The drive of the carriage 8 with the transverse heating jaws 9, which also act as a means for removing the tube or hose 4 from the shaping pipe 1, is shown only schematically. In general, the carriage 8 is moved up and down by an eccentric disc 20 which is fastened on a driven shaft 21.
The above-described configuration of the apparatus is generally known.
In order to influence the pressure of the protective gas or, if filling is accomplished without such protective gas, of the air at the lower end of the shaping pipe 1, the conduit 16 is connected with a further conduit 22 in the vicinity of its opening into the shaping pipe 1. This conduit 22 is connected to a bellows 23 which forms a closed chamber of variable volume. As can best be seen in FIG. 2, the one side wall 23a of the bellows is rigidly connected with a holder or bracket 24 while the oppositely disposed side wall 23b is connected with a plunger 25 having a roller 25a on the end there of which rides on the circumference of an eccentric or cam 26 mounted on a shaft 31. Consequently, the plunger 25 will be moved back and forth by the eccentric 26 in the direction shown by the double arrow 27. The eccentric 26 is driven mechanically by the drive shaft 21 of the apparatus. On this shaft 21 there is seated a toothed wheel 28 which, via a further toothed wheel 29, drives a chain 30 which in turn drives the shaft 31 and the eccentric disc or cam 26 (FIG. 1). A spring 32 in the interior of the bellows 23 insures that the plunger 25 always contacts the eccentric 26. The bellows 23 advisably is made of plastic with woven inserts, e.g., of Neoprene rubber with a Nylcord insert.
The apparatus operates as follows: during operation without protective gas, i.e., with valve 18 closed, the periodic change of volume of the bellows 23 causes air to be extracted or added at the lower end of the shaping pipe 1. The drive of the eccentric 26 is now so adjusted that, shortly before and during the sealing of a filled bag 7 by the jaws 9, air is extracted by increasing the volume of the bellows 23. Thus the formation of tightly filled bags 7 is prevented. During the downward movement of the carriage 8, i.e., during removal of the hose 4 from the shaping pipe 1, air is introduced by reducing the volume of the bellows 23. This air then escapes between the hose 4 and the exterior of the shaping pipe 1, so that the friction between hose 4 and shaping pipe 1 is reduced and removal is made easier.
During operation with protective gas, i.e., with valve 18 open, the resulting effect is different. Since now protective gas continuously flows from the bottle 19 and is added to the lower end of the shaping pipe 1, pressure fluctuations occur at that point. The pressure increases when the transverse heating jaws 9 form a transverse seam 7a and the pressure drops when the jaws 9, as a result of movement of the carriage 8, pull the hose or tube 4 downwardly since the newly formed bag 7 can then receive the gas. In the periods of increased pressure, the protective gas escapes into the ambient air between hose 4 and shaping pipe 1. In order to prevent such losses of protective gas, the eccentric 26 is driven in such a manner that the bellows 23 reduce the rise in pressure, i.e., receive the protective gas via the pipe 22, until the gas is required again for the next filling step. The bellows 23 can thus be used to maintain an approximatly constant pressure at the end of the shaping tube 1, thus reducing gas losses.

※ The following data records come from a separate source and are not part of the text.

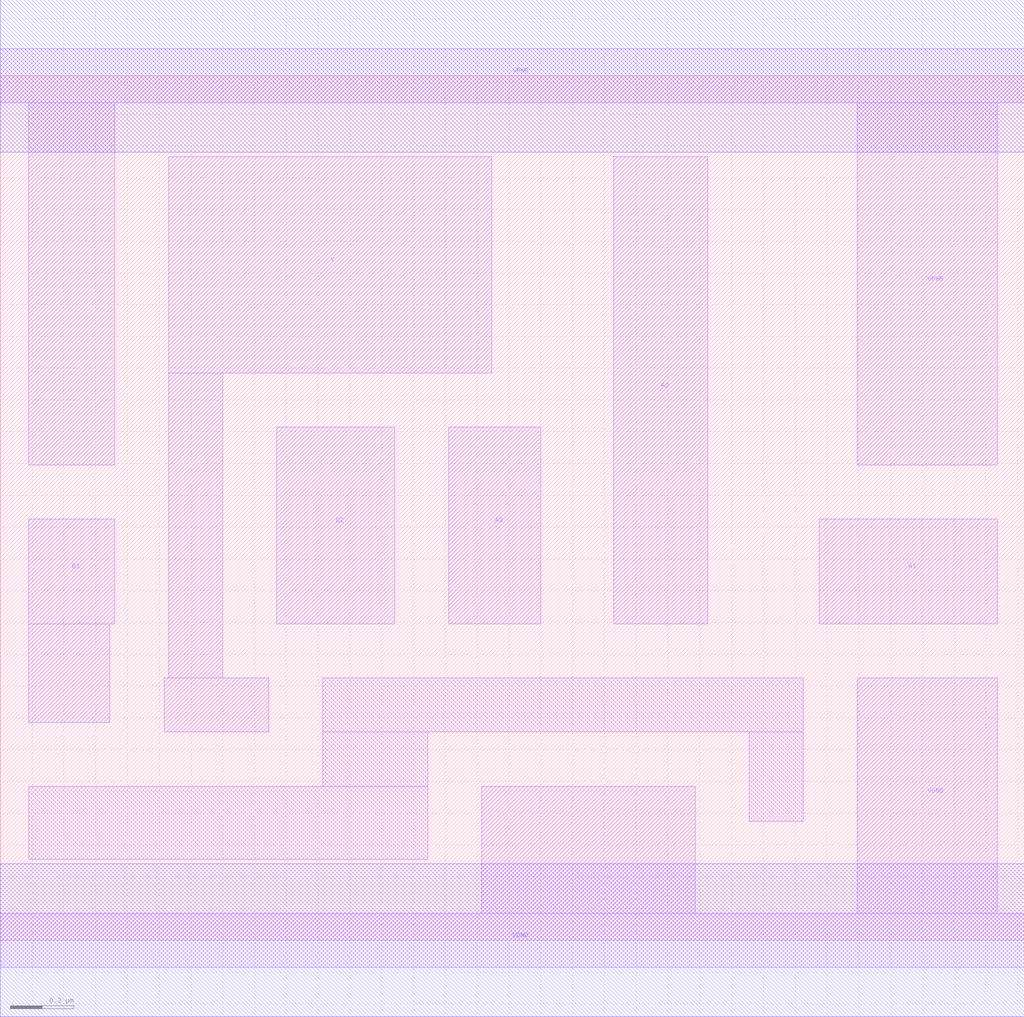
<source format=lef>
# Copyright 2020 The SkyWater PDK Authors
#
# Licensed under the Apache License, Version 2.0 (the "License");
# you may not use this file except in compliance with the License.
# You may obtain a copy of the License at
#
#     https://www.apache.org/licenses/LICENSE-2.0
#
# Unless required by applicable law or agreed to in writing, software
# distributed under the License is distributed on an "AS IS" BASIS,
# WITHOUT WARRANTIES OR CONDITIONS OF ANY KIND, either express or implied.
# See the License for the specific language governing permissions and
# limitations under the License.
#
# SPDX-License-Identifier: Apache-2.0

VERSION 5.5 ;
NAMESCASESENSITIVE ON ;
BUSBITCHARS "[]" ;
DIVIDERCHAR "/" ;
MACRO sky130_fd_sc_hd__o32ai_1
  CLASS CORE ;
  SOURCE USER ;
  ORIGIN  0.000000  0.000000 ;
  SIZE  3.220000 BY  2.720000 ;
  SYMMETRY X Y R90 ;
  SITE unithd ;
  PIN A1
    ANTENNAGATEAREA  0.247500 ;
    DIRECTION INPUT ;
    USE SIGNAL ;
    PORT
      LAYER li1 ;
        RECT 2.575000 0.995000 3.135000 1.325000 ;
    END
  END A1
  PIN A2
    ANTENNAGATEAREA  0.247500 ;
    DIRECTION INPUT ;
    USE SIGNAL ;
    PORT
      LAYER li1 ;
        RECT 1.930000 0.995000 2.225000 2.465000 ;
    END
  END A2
  PIN A3
    ANTENNAGATEAREA  0.247500 ;
    DIRECTION INPUT ;
    USE SIGNAL ;
    PORT
      LAYER li1 ;
        RECT 1.410000 0.995000 1.700000 1.615000 ;
    END
  END A3
  PIN B1
    ANTENNAGATEAREA  0.247500 ;
    DIRECTION INPUT ;
    USE SIGNAL ;
    PORT
      LAYER li1 ;
        RECT 0.090000 0.685000 0.345000 0.995000 ;
        RECT 0.090000 0.995000 0.360000 1.325000 ;
    END
  END B1
  PIN B2
    ANTENNAGATEAREA  0.247500 ;
    DIRECTION INPUT ;
    USE SIGNAL ;
    PORT
      LAYER li1 ;
        RECT 0.870000 0.995000 1.240000 1.615000 ;
    END
  END B2
  PIN Y
    ANTENNADIFFAREA  0.821250 ;
    DIRECTION OUTPUT ;
    USE SIGNAL ;
    PORT
      LAYER li1 ;
        RECT 0.515000 0.655000 0.845000 0.825000 ;
        RECT 0.530000 0.825000 0.700000 1.785000 ;
        RECT 0.530000 1.785000 1.545000 2.465000 ;
    END
  END Y
  PIN VGND
    DIRECTION INOUT ;
    SHAPE ABUTMENT ;
    USE GROUND ;
    PORT
      LAYER li1 ;
        RECT 0.000000 -0.085000 3.220000 0.085000 ;
        RECT 1.515000  0.085000 2.185000 0.485000 ;
        RECT 2.695000  0.085000 3.135000 0.825000 ;
    END
    PORT
      LAYER met1 ;
        RECT 0.000000 -0.240000 3.220000 0.240000 ;
    END
  END VGND
  PIN VPWR
    DIRECTION INOUT ;
    SHAPE ABUTMENT ;
    USE POWER ;
    PORT
      LAYER li1 ;
        RECT 0.000000 2.635000 3.220000 2.805000 ;
        RECT 0.090000 1.495000 0.360000 2.635000 ;
        RECT 2.695000 1.495000 3.135000 2.635000 ;
    END
    PORT
      LAYER met1 ;
        RECT 0.000000 2.480000 3.220000 2.960000 ;
    END
  END VPWR
  OBS
    LAYER li1 ;
      RECT 0.090000 0.255000 1.345000 0.485000 ;
      RECT 1.015000 0.485000 1.345000 0.655000 ;
      RECT 1.015000 0.655000 2.525000 0.825000 ;
      RECT 2.355000 0.375000 2.525000 0.655000 ;
  END
END sky130_fd_sc_hd__o32ai_1
END LIBRARY

</source>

Instead of a bellows it is of course also possible to use some other chamber 23 having a variable volume, e.g., a cylinder with a piston. The drive for chamber 23, which must occur in the operating rhythm of the apparatus, could also be of different design. The protective gas conduit connected with gas bottle 19 could also be connected directly to the chamber 23.
It will be understood that the above description of the present invention is susceptible to various modifications, changes and adaptations, and the same are intended to be comprehended within the meaning and range of equivalents of the appended claims.